Class WordpieceBasicTokenizer

java.lang.Object
org.tribuo.util.tokens.impl.SplitFunctionTokenizer
org.tribuo.util.tokens.impl.wordpiece.WordpieceBasicTokenizer
All Implemented Interfaces:
com.oracle.labs.mlrg.olcut.config.Configurable, com.oracle.labs.mlrg.olcut.provenance.Provenancable<com.oracle.labs.mlrg.olcut.provenance.ConfiguredObjectProvenance>, Cloneable, Tokenizer

public class WordpieceBasicTokenizer extends SplitFunctionTokenizer
This is a tokenizer that is used "upstream" of WordpieceTokenizer and implements much of the functionality of the 'BasicTokenizer' implementation in huggingface. One minor difference in this implementation is that there is no set of "never_split" tokens used here. Those are handled by WordpieceTokenizer.
  • Constructor Details

    • WordpieceBasicTokenizer

      public WordpieceBasicTokenizer()
      Constructs a default tokenizer which tokenizes Chinese characters.
    • WordpieceBasicTokenizer

      public WordpieceBasicTokenizer(boolean tokenizeChineseChars)
      Constructs a tokenizer.
      Parameters:
      tokenizeChineseChars - Should the Chinese characters be split into individual tokens.
  • Method Details

    • createSplitFunction

      public static SplitFunctionTokenizer.SplitFunction createSplitFunction(boolean tokenizeChineseChars)
      Creates a SplitFunctionTokenizer.SplitFunction that is used by the super class SplitFunctionTokenizer to determine how and where the tokenizer splits the input.
      Parameters:
      tokenizeChineseChars - split Chinese characters into separate tokens?
      Returns:
      The splitting function.
    • isPunctuation

      public static boolean isPunctuation(int codepoint)
      Determines if the input code point should be considered a character that is punctuation. This will return true for all ascii characters that are not letters or digits and for any character whose Character type is defined as punctuation.
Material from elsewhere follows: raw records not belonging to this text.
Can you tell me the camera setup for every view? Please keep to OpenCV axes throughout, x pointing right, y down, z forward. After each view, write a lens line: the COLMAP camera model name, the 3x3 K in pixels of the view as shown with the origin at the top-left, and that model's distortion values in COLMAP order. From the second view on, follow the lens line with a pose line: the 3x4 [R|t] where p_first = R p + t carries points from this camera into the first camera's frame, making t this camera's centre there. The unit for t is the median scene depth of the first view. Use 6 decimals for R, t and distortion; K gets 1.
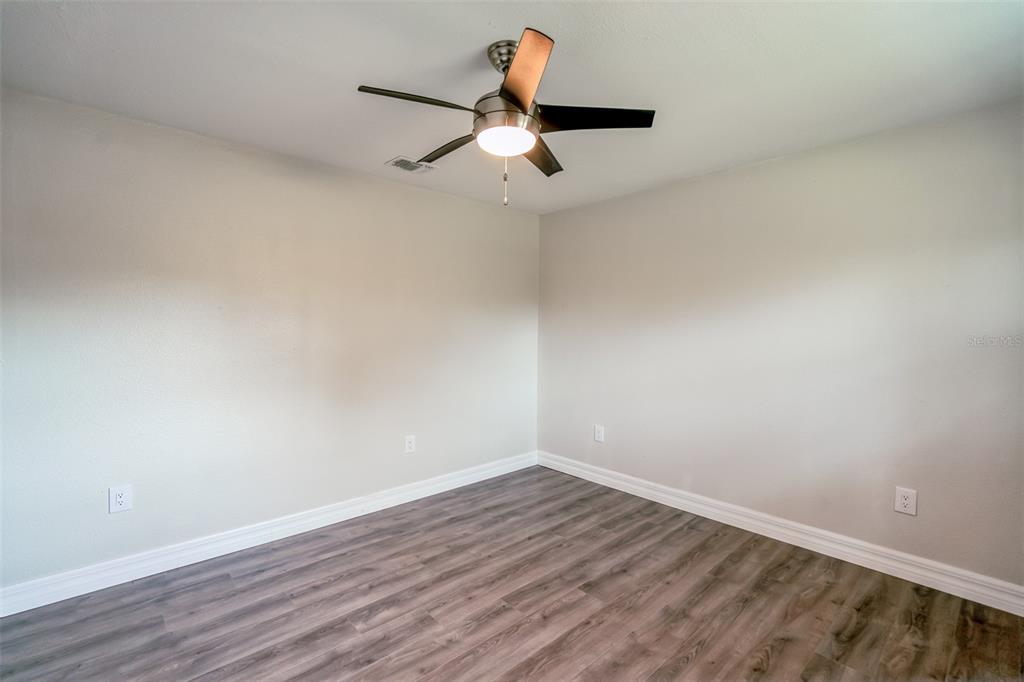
lens RADIAL K [[470.5, 0, 515.5], [0, 470.5, 333.5], [0, 0, 1]] dist [-0.002498, -0.000252]
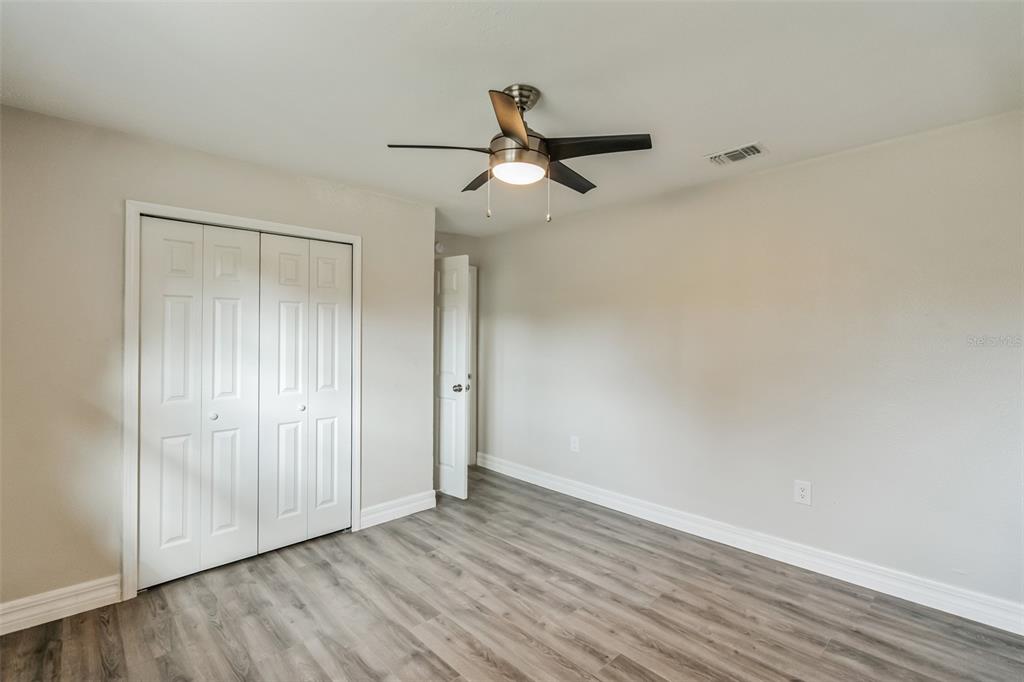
lens RADIAL K [[470.5, 0, 511.3], [0, 470.5, 335.4], [0, 0, 1]] dist [-0.002498, -0.000252]
pose [[0.010759, -0.009719, -0.999895, 0.744044], [-0.021254, 0.999725, -0.009946, -0.009886], [0.999716, 0.021359, 0.010550, 0.687912]]
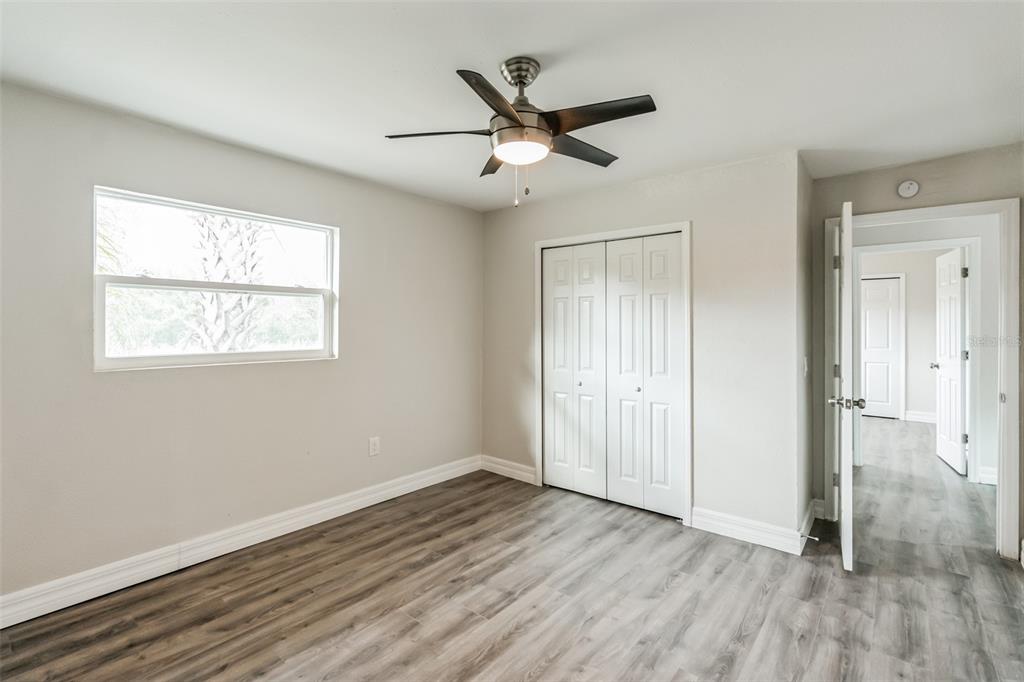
lens RADIAL K [[470.5, 0, 510.4], [0, 470.5, 335.2], [0, 0, 1]] dist [-0.002498, -0.000252]
pose [[-0.992518, -0.006844, -0.121905, 0.086390], [-0.011452, 0.999244, 0.037140, -0.024639], [0.121559, 0.038258, -0.991847, 1.430298]]
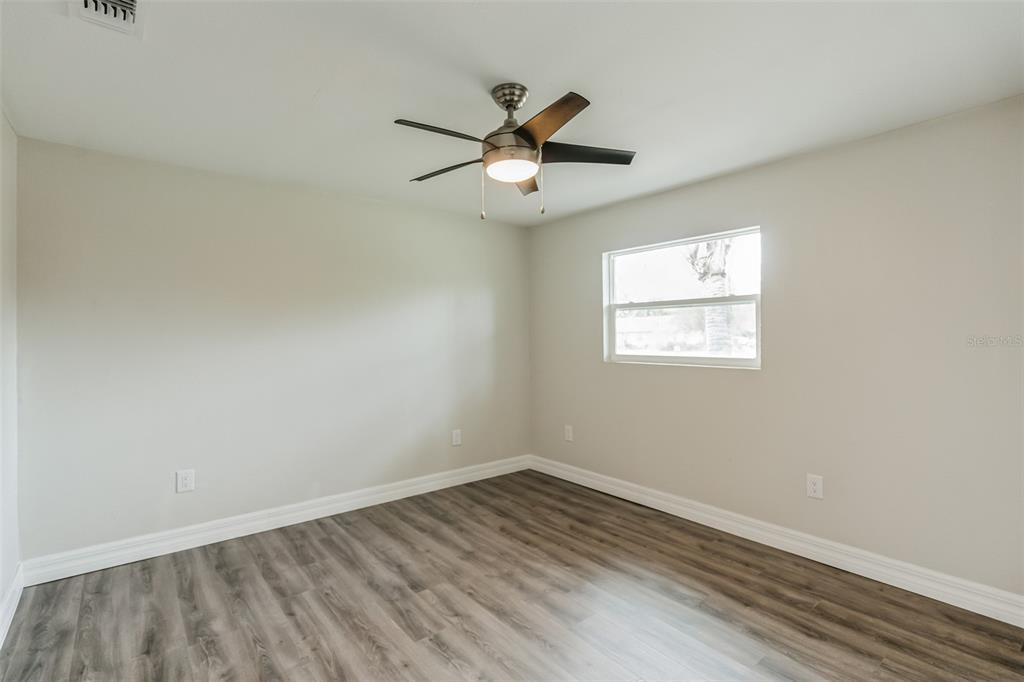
lens RADIAL K [[470.5, 0, 506.3], [0, 470.5, 345.1], [0, 0, 1]] dist [-0.002498, -0.000252]
pose [[0.072831, -0.027604, 0.996962, -0.791085], [0.024761, 0.999359, 0.025862, -0.015330], [-0.997037, 0.022802, 0.073468, 0.664390]]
See Character.getType(int).
      Parameters:
      codepoint - The codepoint to check.
      Returns:
      True if the codepoint is punctuation, false otherwise.
    • isChinese

      public static boolean isChinese(int codepoint)
      Determines if the provided codepoint is a Chinese character or not.
      Parameters:
      codepoint - a codepoint
      Returns:
      True if the codepoint is a Chinese character, false otherwise.
    • isControl

      public static boolean isControl(int codepoint)
      Determines if the provided codepoint is a control character or not.
      Parameters:
      codepoint - The codepoint to check.
      Returns:
      True if it's a control character, false otherwise.
    • postConfig

      public void postConfig()
      Used by the OLCUT configuration system, and should not be called by external code.
    • getProvenance

      public com.oracle.labs.mlrg.olcut.provenance.ConfiguredObjectProvenance getProvenance()
    • clone

      public WordpieceBasicTokenizer clone()
      Description copied from interface: Tokenizer
      Clones a tokenizer with it's configuration. Cloned tokenizers are not processing the same text as the original tokenizer and need to be reset with a fresh CharSequence.
      Specified by:
      clone in interface Tokenizer
      Overrides:
      clone in class SplitFunctionTokenizer
      Returns:
      A tokenizer with the same configuration, but independent state.